▸ **ASSIGNMENT**
Lines before the one containing "h_And and1(Nota, Notb, NotaAndNotb);" are excluded; reproduce that line and all lines after it in the entries below, exactly.

▸ **RECORDS SHOWN**
Content starts

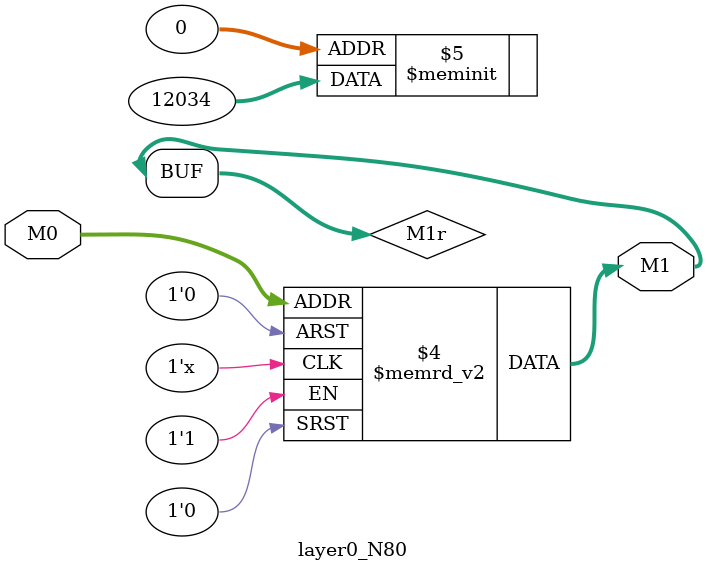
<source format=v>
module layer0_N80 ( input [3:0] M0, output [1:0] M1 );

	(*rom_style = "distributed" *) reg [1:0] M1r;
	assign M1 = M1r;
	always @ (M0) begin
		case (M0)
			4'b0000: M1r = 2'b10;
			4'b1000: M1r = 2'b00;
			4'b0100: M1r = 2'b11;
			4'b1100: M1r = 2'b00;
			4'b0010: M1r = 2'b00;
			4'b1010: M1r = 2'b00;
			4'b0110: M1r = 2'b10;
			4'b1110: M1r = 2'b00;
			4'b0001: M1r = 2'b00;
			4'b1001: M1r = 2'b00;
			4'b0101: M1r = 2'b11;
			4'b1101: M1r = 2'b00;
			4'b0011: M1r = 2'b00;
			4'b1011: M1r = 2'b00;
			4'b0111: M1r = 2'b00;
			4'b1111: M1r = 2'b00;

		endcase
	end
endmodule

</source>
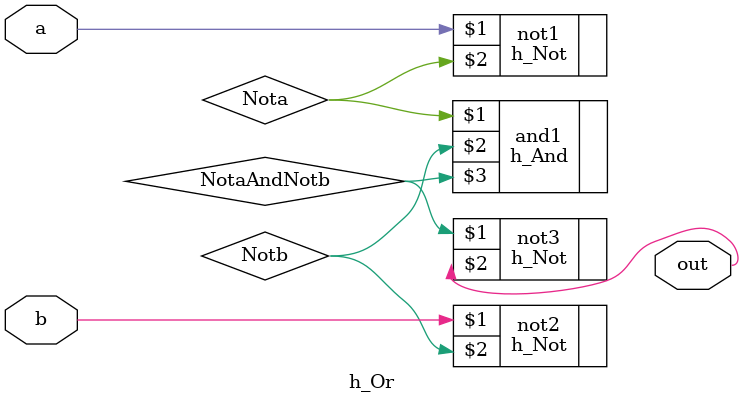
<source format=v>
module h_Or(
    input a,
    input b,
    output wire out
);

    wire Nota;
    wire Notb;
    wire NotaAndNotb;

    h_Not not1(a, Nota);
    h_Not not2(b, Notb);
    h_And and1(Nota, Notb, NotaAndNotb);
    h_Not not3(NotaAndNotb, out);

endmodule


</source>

Content ends

▸ **EXERCISE OUTPUT**
    h_And and1(Nota, Notb, NotaAndNotb);
    h_Not not3(NotaAndNotb, out);

endmodule


</source>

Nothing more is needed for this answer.